== Exercices ==
1. D'après l'entretien sur Peter Grimes, quelle tragédie est survenue à peine deux semaines plus tôt ?
2. Rédigez la suite de l'entretien sur Peter Grimes à partir de la dernière question posée.

== Extrait ==
:::

Qui est ce personnage Peter Grimes ? C’est, dites-vous, le marginal du village, il pourrait même être la figure de l’étranger. Mais en même temps, comme le dit le texte de l’opéra, ses racines sont solidement ancrées dans le bourg. Il en est très lié.
Oui il est profondément lié au bourg, mais poétiquement. On pourrait dire qu’il a une âme poétique. Peter Grimes a aussi des visions, peut-être psychotiques, qui sont vraiment terribles, et qui sont liées à la tragédie survenue à peine deux semaines plus tôt : la mort du premier apprenti. C’est un traumatisme très vif pour lui. Il vit avec ses démons, avec les fantômes de cette tragédie. Donc c’est un être tourmenté, mais c’est un être doux, incompris par le bourg, par la communauté, et peut-être incompris aussi dans l’histoire de la production de cet opéra.
De cet opéra ?
Oui. Et la raison de ça est le poème du 18e siècle, de George Crabbe, dont a été adapté cet opéra qui décrit une figure extrêmement brutalisée mais aussi brutale. Et la grande différence entre le livret de l’opéra et le poème est là. Je ne crois pas que Grimes soit brutal. La communauté le brutalise et se comporte de manière brutale vis-à-vis d’un homme dont je ne pense pas qu’il abuse physiquement. Même s’il est sûrement sujet à de grandes sautes d’humeur.
Quel est votre défi, en tant que metteuse en scène, pour restituer l’esprit de cet opéra ?

:::

== Documents sources ==
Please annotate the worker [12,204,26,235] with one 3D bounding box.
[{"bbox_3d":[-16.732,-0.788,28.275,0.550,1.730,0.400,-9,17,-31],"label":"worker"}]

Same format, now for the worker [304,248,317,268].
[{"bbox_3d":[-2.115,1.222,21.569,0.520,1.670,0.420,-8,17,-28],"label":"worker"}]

:::

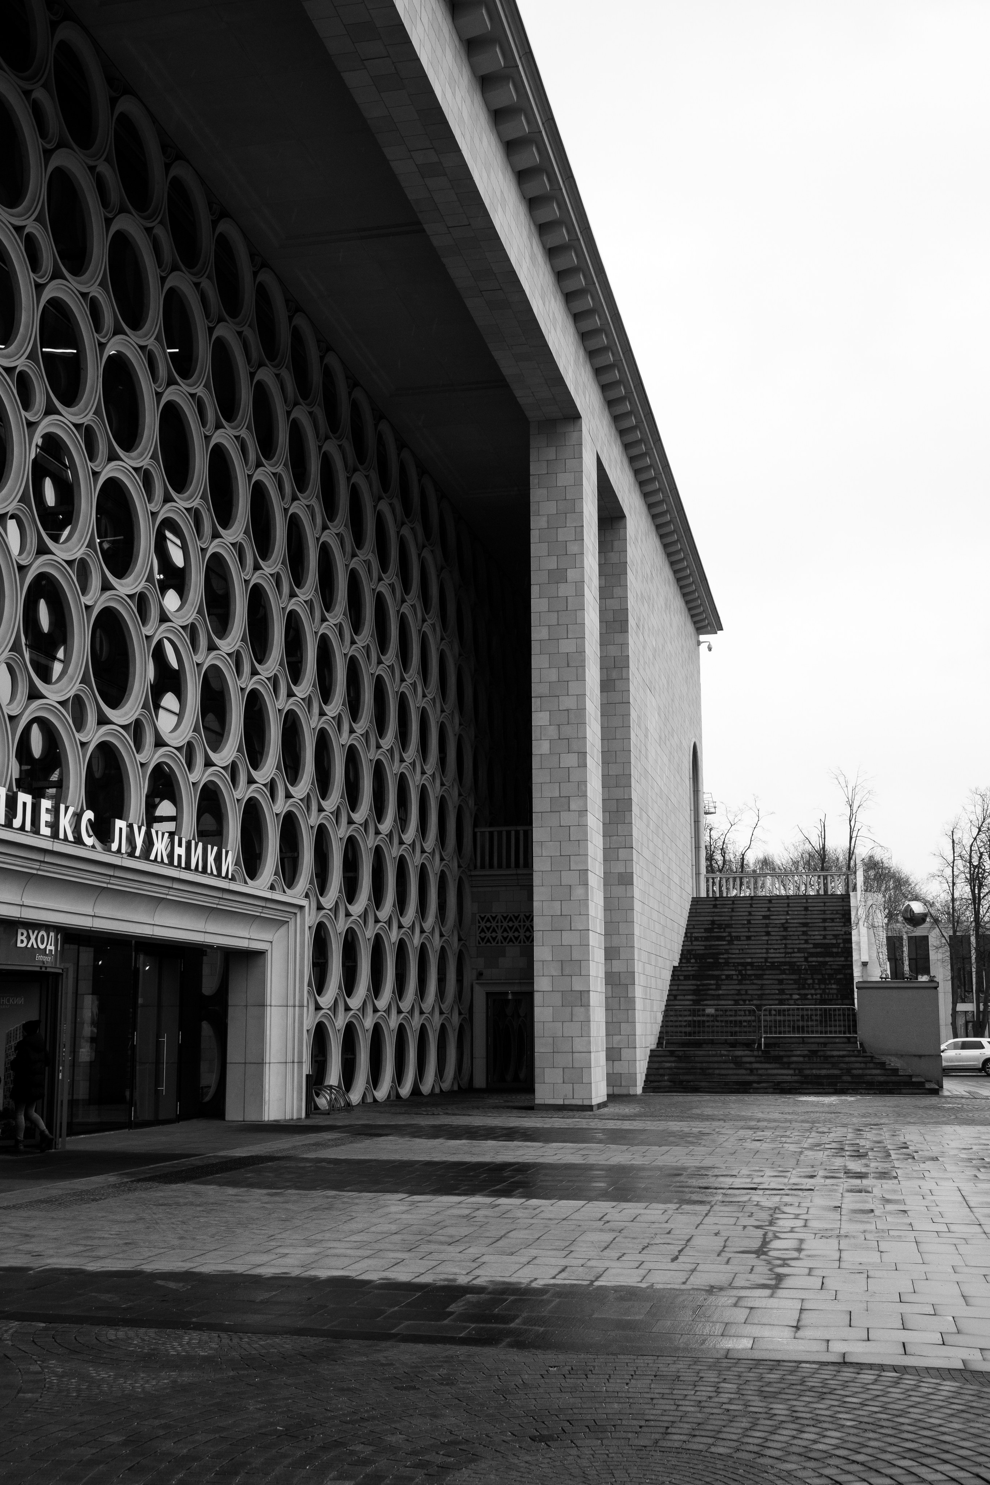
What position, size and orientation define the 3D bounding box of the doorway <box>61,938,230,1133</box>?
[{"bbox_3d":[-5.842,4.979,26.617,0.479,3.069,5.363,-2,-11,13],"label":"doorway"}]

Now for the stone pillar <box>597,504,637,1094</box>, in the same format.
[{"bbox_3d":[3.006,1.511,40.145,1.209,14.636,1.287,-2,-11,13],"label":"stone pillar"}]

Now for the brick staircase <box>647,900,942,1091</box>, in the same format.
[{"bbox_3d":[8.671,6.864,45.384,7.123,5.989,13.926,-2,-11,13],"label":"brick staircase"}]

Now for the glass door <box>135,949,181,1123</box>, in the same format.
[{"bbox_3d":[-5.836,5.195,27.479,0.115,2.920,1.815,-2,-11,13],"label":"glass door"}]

:::

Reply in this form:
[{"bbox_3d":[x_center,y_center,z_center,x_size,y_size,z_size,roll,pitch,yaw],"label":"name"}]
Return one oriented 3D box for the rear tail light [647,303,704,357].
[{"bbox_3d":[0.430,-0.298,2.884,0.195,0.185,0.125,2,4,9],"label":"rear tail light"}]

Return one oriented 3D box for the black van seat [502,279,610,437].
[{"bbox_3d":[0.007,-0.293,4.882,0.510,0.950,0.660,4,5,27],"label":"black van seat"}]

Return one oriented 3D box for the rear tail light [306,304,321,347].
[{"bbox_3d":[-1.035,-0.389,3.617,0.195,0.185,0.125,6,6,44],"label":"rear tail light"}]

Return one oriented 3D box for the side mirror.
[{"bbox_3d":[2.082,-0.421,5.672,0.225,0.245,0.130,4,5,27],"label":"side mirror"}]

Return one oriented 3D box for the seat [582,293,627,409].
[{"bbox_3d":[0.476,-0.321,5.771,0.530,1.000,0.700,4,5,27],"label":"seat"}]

:::

== Réponses numérotées ==
1. La mort du premier apprenti.

2.
Le défi est de se débarrasser de tous ces éléments qui restent accrochés historiquement à une production. Il faut s’en défaire, donc par exemple il faut enlever cette idée de la violence de Grimes parce qu’elle n’existe ni dans le livret ni dans la musique. Et il faut comprendre pourquoi le chœur qui est une incroyable force dans cette œuvre, est un personnage à part entière [il représente la communauté du bourg]. C’est l’une des raisons pour lesquelles c’est un magnifique opéra à interpréter pour un chœur. Et ce personnage se comporte de manière effroyable. Il faut comprendre pourquoi : généralement dans l’histoire, les gens se comportent terriblement mal quand la situation est terrible. Donc notre monde est un monde très appauvri, brutalisé à cause de la pauvreté, il y a beaucoup de bourgs comme ça dans le monde aujourd’hui. Et évidemment le bourg du 18e siècle du poème The Borough de George Crabbe était très, très pauvre.
Il s’agit d’Aldenburg, le village natal de Crabbe dans le Suffolk où a également vécu et travaillé Benjamin Britten…
Je crois que l’un des challenges est de revenir à ça, à cette situation sociale-là. Parce que, évidemment, tous ceux qui rentrent dans l’univers de Benjamin Britten visitent donc Aldenburg, magnifique petite ville côtière d’Angleterre qui est aujourd’hui l’une des plus chères pour y acheter une maison [rires]. C’est trompeur, parce quand c’était réellement une communauté de pêcheurs, le travail de ces hommes et ces femmes sur cette côte était incroyablement difficile ! C’est ça, la côte Est de l’Angleterre : pas de port, vous devez tirer vos bateaux par-dessus des murs de plages de galets, c’est un lieu impossible à vivre. Pour nous, il s’agissait de trouver une corrélation entre aujourd’hui et l’époque.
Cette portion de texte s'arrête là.